Terminal do Porto de Santana tem leilão suspenso pela Justiça
O leilão do terminal MCP01, no Porto de Santana, foi suspenso pela Justiça Federal nesta terça-feira, 24, poucos dias antes de o ativo ser ofertado pelo governo federal na B3, em São Paulo. A disputa estava prevista para quinta-feira, 26, e integrava o primeiro bloco de leilões portuários planejados para 2026.
A decisão ocorreu mesmo após o encerramento do prazo para entrega das propostas, realizado na segunda-feira, 23, quando o Executivo recebeu ofertas para os três terminais inicialmente incluídos no certame. Com a retirada do ativo de Santana e a suspensão do leilão do terminal de passageiros do Porto do Recife (PE) — neste caso, por iniciativa do próprio governo —, o Ministério de Portos e Aeroportos avalia se manterá a sessão prevista para esta semana.

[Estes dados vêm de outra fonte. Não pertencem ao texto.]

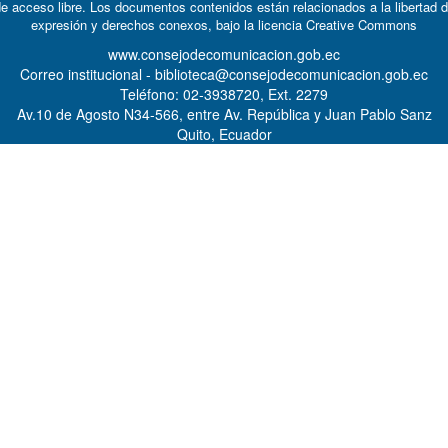
e acceso libre. Los documentos contenidos están relacionados a la libertad 
expresión y derechos conexos, bajo la licencia
Creative Commons
www.consejodecomunicacion.gob.ec
Correo institucional - biblioteca@consejodecomunicacion.gob.ec
Teléfono: 02-3938720, Ext. 2279
Av.10 de Agosto N34-566, entre Av. República y Juan Pablo Sanz
Quito, Ecuador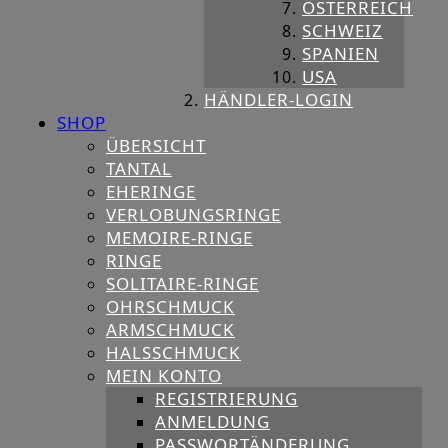
ÖSTERREICH
SCHWEIZ
SPANIEN
USA
HÄNDLER-LOGIN
SHOP
ÜBERSICHT
TANTAL
EHERINGE
VERLOBUNGSRINGE
MEMOIRE-RINGE
RINGE
SOLITAIRE-RINGE
OHRSCHMUCK
ARMSCHMUCK
HALSSCHMUCK
MEIN KONTO
REGISTRIERUNG
ANMELDUNG
PASSWORTÄNDERUNG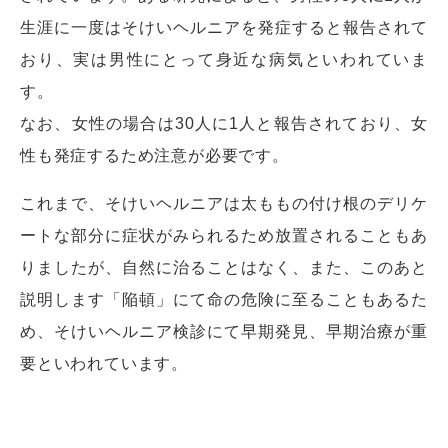
生涯に一度はそけいヘルニアを発症すると報告されて
おり、実は男性にとって身近な病気といわれていま
す。
なお、女性の場合は30人に1人と報告されており、女
性も発症するため注意が必要です。
これまで、そけいヘルニアは太ももの付け根のデリケ
ートな部分に症状がみられるため放置されることもあ
りましたが、自然に治ることはなく、また、このあと
説明します「陥頓」にて命の危険に至ることもあるた
め、そけいヘルニア検診にて早期発見、早期治療が重
要といわれています。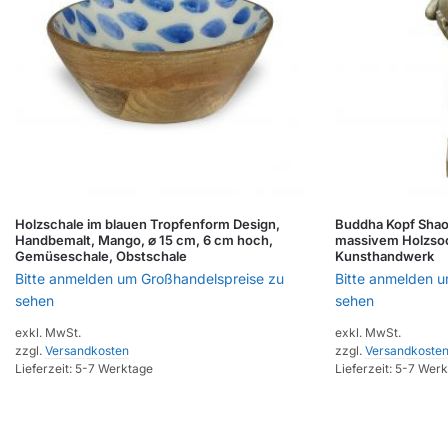
Holzschale im blauen Tropfenform Design,
Buddha Kopf Shaol
Handbemalt, Mango, ⌀ 15 cm, 6 cm hoch,
massivem Holzsock
Gemüseschale, Obstschale
Kunsthandwerk
Bitte anmelden um Großhandelspreise zu
Bitte anmelden 
sehen
sehen
exkl. MwSt.
exkl. MwSt.
zzgl.
Versandkosten
zzgl.
Versandkoste
Lieferzeit:
5-7 Werktage
Lieferzeit:
5-7 Werk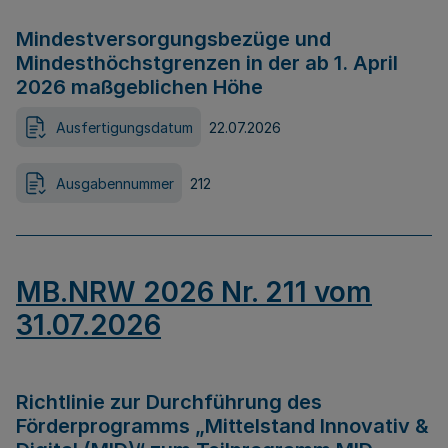
Mindestversorgungsbezüge und
Mindesthöchstgrenzen in der ab 1. April
2026 maßgeblichen Höhe
Ausfertigungsdatum
22.07.2026
Ausgabennummer
212
MB.NRW 2026 Nr. 211 vom
31.07.2026
Richtlinie zur Durchführung des
Förderprogramms „Mittelstand Innovativ &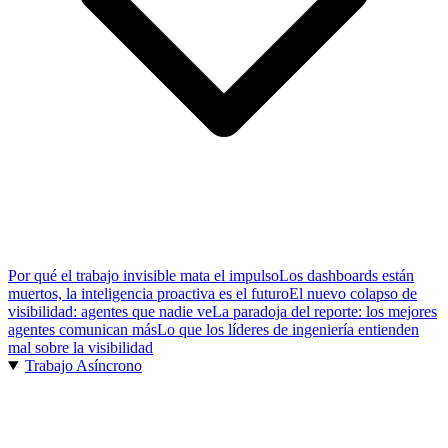
Por qué el trabajo invisible mata el impulso
Los dashboards están
muertos, la inteligencia proactiva es el futuro
El nuevo colapso de
visibilidad: agentes que nadie ve
La paradoja del reporte: los mejores
agentes comunican más
Lo que los líderes de ingeniería entienden
mal sobre la visibilidad
Trabajo Asíncrono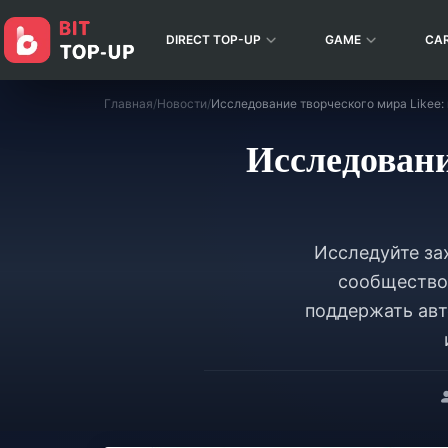
DIRECT TOP-UP
GAME
CA
Главная
/
Новости
/
Исследование творческого мира Likee:
Исследовани
Исследуйте за
сообщество 
поддержать авто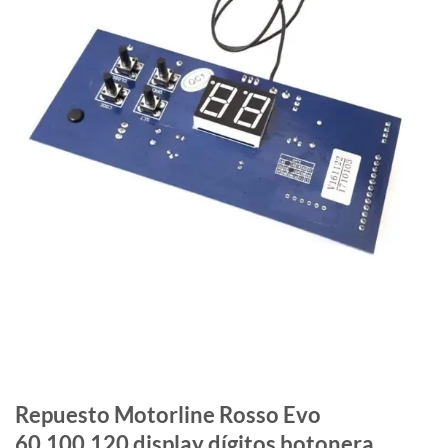
Repuesto Motorline Rosso Evo
60,100,120 display dígitos botonera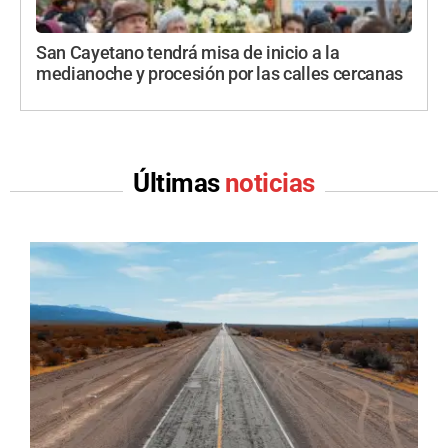
San Cayetano tendrá misa de inicio a la
medianoche y procesión por las calles cercanas
Últimas
noticias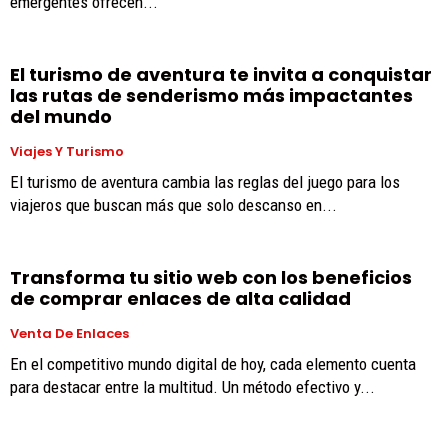
emergentes ofrecen...
El turismo de aventura te invita a conquistar
las rutas de senderismo más impactantes
del mundo
Viajes Y Turismo
El turismo de aventura cambia las reglas del juego para los
viajeros que buscan más que solo descanso en...
Transforma tu sitio web con los beneficios
de comprar enlaces de alta calidad
Venta De Enlaces
En el competitivo mundo digital de hoy, cada elemento cuenta
para destacar entre la multitud. Un método efectivo y...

Entre os ativos programados, o terminal MCP01 concentrava o maior volume estimado de investimentos, com previsão de R$ 150,2 milhões ao longo de um contrato de 25 anos. A área é estratégica para o escoamento da produção de grãos e de cavaco de madeira no estado do Amapá.
A suspensão atende a pedido da empresa Rocha Granéis Santana, operadora do terminal MCP03 no mesmo complexo portuário, voltado à movimentação de soja e milho. A arrendatária questionou o edital do novo leilão, apontando supostos vícios formais e materiais, incluindo alterações realizadas após a publicação original do documento.
Segundo a decisão judicial, a empresa alegou que a versão republicada do edital suprimiu a exigência de Movimentação Mínima Exigida (MME) específica para o cavaco de madeira, permitindo que a obrigação fosse cumprida com outros tipos de granéis sólidos vegetais. Para a autora da ação, a mudança compromete a vocação técnica do MCP01 e pode gerar desequilíbrios operacionais no Complexo Portuário de Santana.
Ao determinar a suspensão, a Justiça Federal ressaltou que a medida tem caráter temporário e visa assegurar o contraditório e a análise aprofundada das alegações, preservando tanto a utilidade do provimento jurisdicional quanto a regularidade do processo administrativo.